The earliest comedy in movies is the type of humor known as slapstick comedy, in which laughs are derived from characters falling down, getting hit on the head, bumping into a wall, etc. Slapstick is most closely associated with the silent film era because, as it turned out, silent film and slapstick were the perfect marriage. The first time this was clearly evident was in the films of Mack Sennett, the first successful comedy producer in Hollywood and the man known as the King of Comedy.
While Sennett was responsible for popularizing slapstick on an international level in the early 20th century, the history of slapstick goes all the way back to England in the 1600s. Ever hear of Punch and Judy? That puppet show about a guy who beats his wife with a stick? That stick Punch used was called a slapstick, and it made a comical “slap” sound when it hit something. A new genre of comedy had been born.

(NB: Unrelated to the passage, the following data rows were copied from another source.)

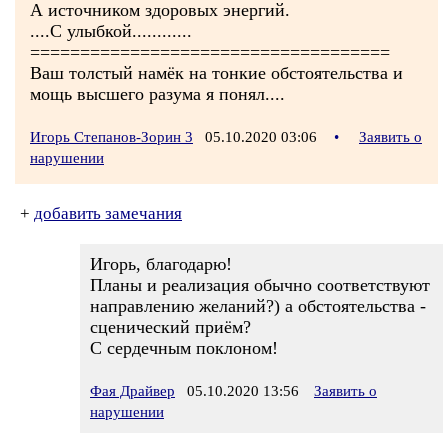
А источником здоровых энергий.
....С улыбкой............
====================================
Ваш толстый намёк на тонкие обстоятельства и
мощь высшего разума я понял....
Игорь Степанов-Зорин 3
05.10.2020 03:06
•
Заявить о
нарушении
+
добавить замечания
Игорь, благодарю!
Планы и реализация обычно соответствуют
направлению желаний?) а обстоятельства -
сценический приём?
С сердечным поклоном!
Фая Драйвер
05.10.2020 13:56
Заявить о
нарушении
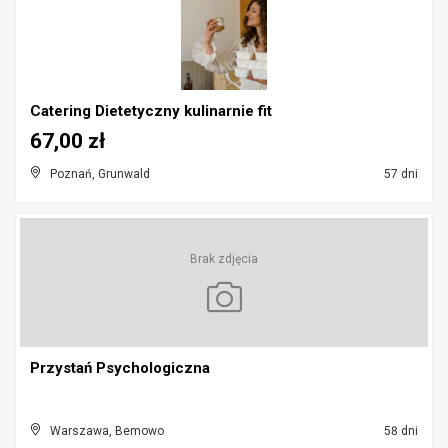
Catering Dietetyczny kulinarnie fit
67,00 zł
Poznań, Grunwald
57 dni
Brak zdjęcia
Przystań Psychologiczna
Warszawa, Bemowo
58 dni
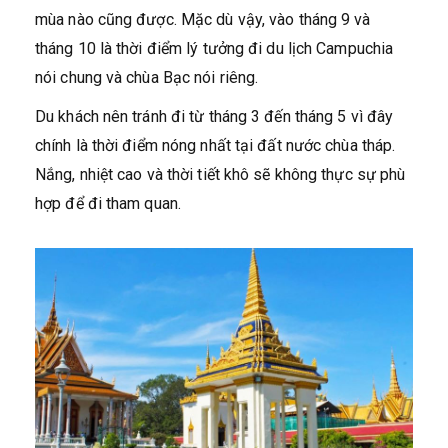
mùa nào cũng được. Mặc dù vậy, vào tháng 9 và
tháng 10 là thời điểm lý tưởng đi du lịch Campuchia
nói chung và chùa Bạc nói riêng.
Du khách nên tránh đi từ tháng 3 đến tháng 5 vì đây
chính là thời điểm nóng nhất tại đất nước chùa tháp.
Nắng, nhiệt cao và thời tiết khô sẽ không thực sự phù
hợp để đi tham quan.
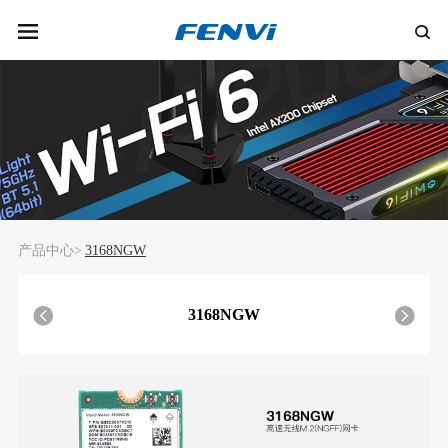
产品中心>
3168NGW
3168NGW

That type of humor migrated to the British stage and was a mainstay in 19th century pantomime. Even William Shakespeare incorporated slapstick into his plays, such as in The Comedy of Errors.
As a matter of fact, pie-in-the-face comedy originated in the British music halls when famous theatre impresario Fred Karno wanted to bypass censors who were strict about what they were aloud to say on stage. Years later, Hollywood would adopt similar logic in the production of their movies in the post-code era.

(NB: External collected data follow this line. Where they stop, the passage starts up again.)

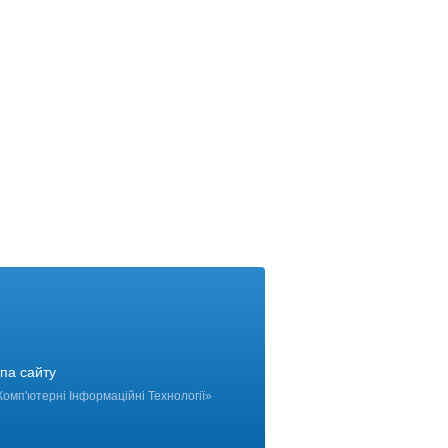
па сайту
Комп'ютерні Інформаційні Технології
»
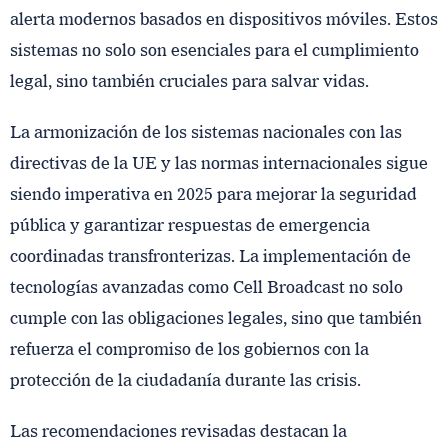
alerta modernos basados ​​en dispositivos móviles. Estos
sistemas no solo son esenciales para el cumplimiento
legal, sino también cruciales para salvar vidas.
La armonización de los sistemas nacionales con las
directivas de la UE y las normas internacionales sigue
siendo imperativa en 2025 para mejorar la seguridad
pública y garantizar respuestas de emergencia
coordinadas transfronterizas. La implementación de
tecnologías avanzadas como Cell Broadcast no solo
cumple con las obligaciones legales, sino que también
refuerza el compromiso de los gobiernos con la
protección de la ciudadanía durante las crisis.
Las recomendaciones revisadas destacan la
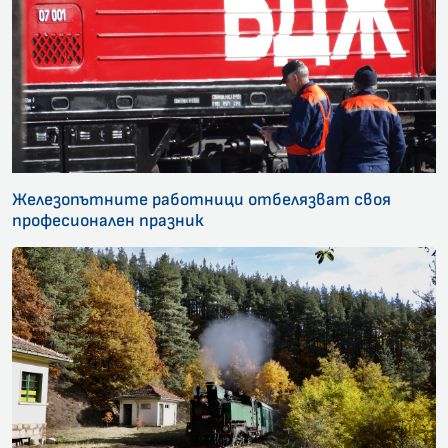
Железопътните работници отбелязват своя
професионален празник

Today when you hear “slapstick” you might think of The Three Stooges, Tom and Jerry or MTV’s Jackass, but none of those things would exist without Mack Sennett.
Born in Canada in 1880, Sennett moved to New York to pursue a career in show business. He sang, danced, acted and eventually directed films for Biograph, the same film company where D.W. Griffith (The Birth of a Nation) got his start, and in many ways Sennett was to comedy what Griffith was to drama.
One benefit of working at the same studio as Griffith was that Sennett absorbed many of Griffith’s filmmaking techniques, the only difference being that Sennett had always wanted to make comedies.
Biograph wouldn’t let Sennett make humorous films so he founded his own independent company, Keystone Films, which may be the most important company in the history of comedy.
The Keystone films were zany and specialized in using physicality and motion to comic effect. This was the birth of American slapstick, filled with banana peels, pies, car chases and inept law enforcement. Anarchy, parody and non sequitor abound in these early silent films.
Sennett’s films usually conformed to one of three styles:
1. A conventional dramatic plot that was filled with gags but little story.
2. A place or situation and a series of gags related to it.
3. A parody.
This kind of formula was present in Mack Sennett’s first feature film Tillie’s Punctured Romance (1914) in which the entire film was a series of gags stringed together on a simplistic plot.
Keystone set the standard for comedy moving forward, and its influence can be seen in Looney Tunes, Monty Python and the films of Mel Brooks.
Many future film stars got their start working for Sennett and Keystone, including Charlie Chaplin, Fatty Arbuckle, Gloria Swanson, Harold Lloyd, W.C. Fields and Bing Crosby.
Sennett went from directing to producing in 1915, and in 1916 he scrapped Keystone altogether to produce comedies for the giants like First National, Paramount and Pathé.
He wouldn’t survive the transition into the sound era, but he had a permanent effect on American comedy that would continue to influence filmmakers to this day.
Perhaps the only person more influential on Hollywood comedy was Charlie Chaplin, who himself would quit Keystone to pursue his own filmmaking aspirations and push comedy into brand new territory.
More on that in my next blog, but for now, let us salute the comedy of Mack Sennett. It could only get more sophisticated from there. Although I am not one to discredit the legitimacy of slapstick. It is maybe the most consistently funny kind of comedy in history.